LE MÉCHANT
: Méchants étranges
W. Gpeum
- AVERTISSEMENT!L'auteur conçoit et dépeint le protagoniste comme une personne plutôt immorale.
Jiwon était allongée sur son lit, dans sa chambre, les yeux fixés sur ses mains. Guidance. Le pouvoir qu'elle avait reçu aujourd'hui était clairement de la Guidance, et non une capacité surnaturelle. En tant qu'esper, Jiwon savait ce qu'était la Guidance. C'était l'énergie qui permettait aux espers d'utiliser leurs pouvoirs surnaturels. Pourtant, la scène qui se déroulait sous ses yeux était totalement différente de la Guidance qu'elle connaissait. Elle avait vu la directrice de recherche s'effondrer après avoir respiré la Guidance, le Dr Sung s'enfuir, le visage blême, et elle-même se faire ordonner de retourner dans sa chambre. « J'ai échoué », murmura le Dr Sung, un son qui résonna encore à ses oreilles.
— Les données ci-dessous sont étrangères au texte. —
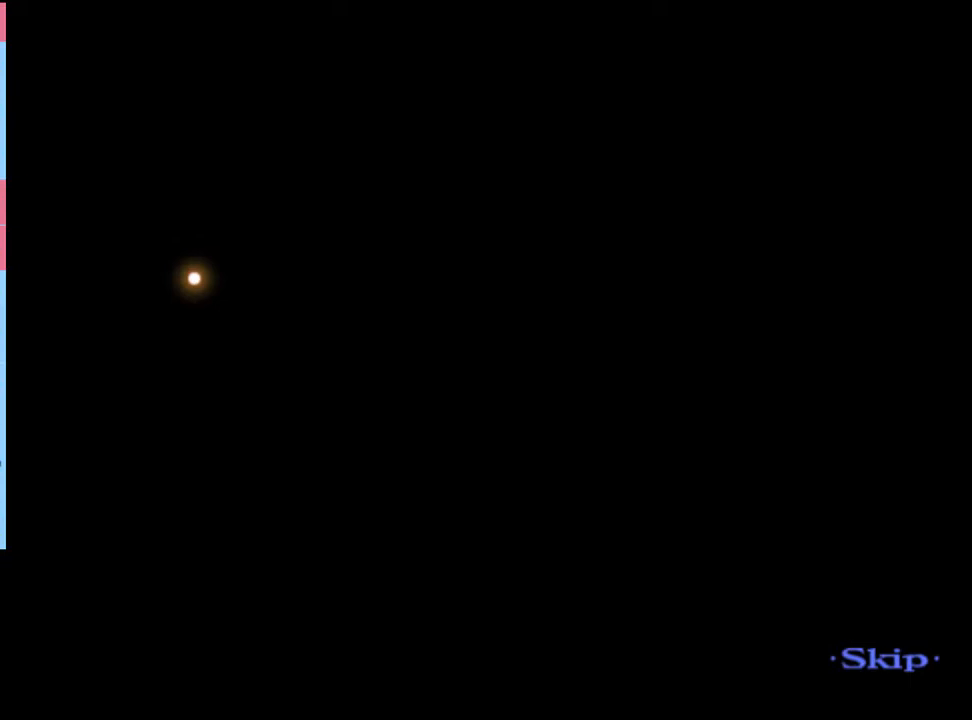
{"keys": [], "mouse": [], "events": []}
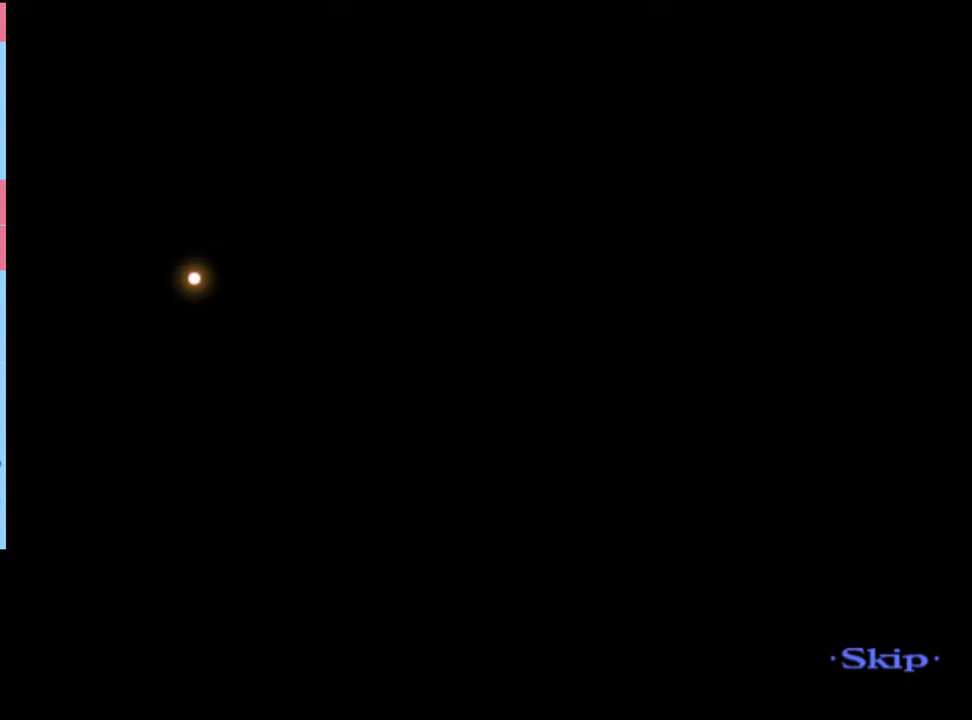
{"keys": [], "mouse": [], "events": []}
«…Eh bien, est-ce que ça a de l’importance ?»
Jiwon se redressa dans son lit. Le tiroir qui occupait un coin de la chambre avait été placé là par le Dr Sung lui-même, lui conseillant d'y ranger du papier et des peintures pour son plaisir de dessiner. Les autres sujets d'expérience n'avaient rien de tel dans leurs chambres. Non, ils n'avaient même pas de chambre individuelle, encore moins de tiroirs. Jiwon ouvrit lentement le tiroir du bas. Il en sortit une boîte en verre soigneusement rangée et compta les perles rouges à l'intérieur.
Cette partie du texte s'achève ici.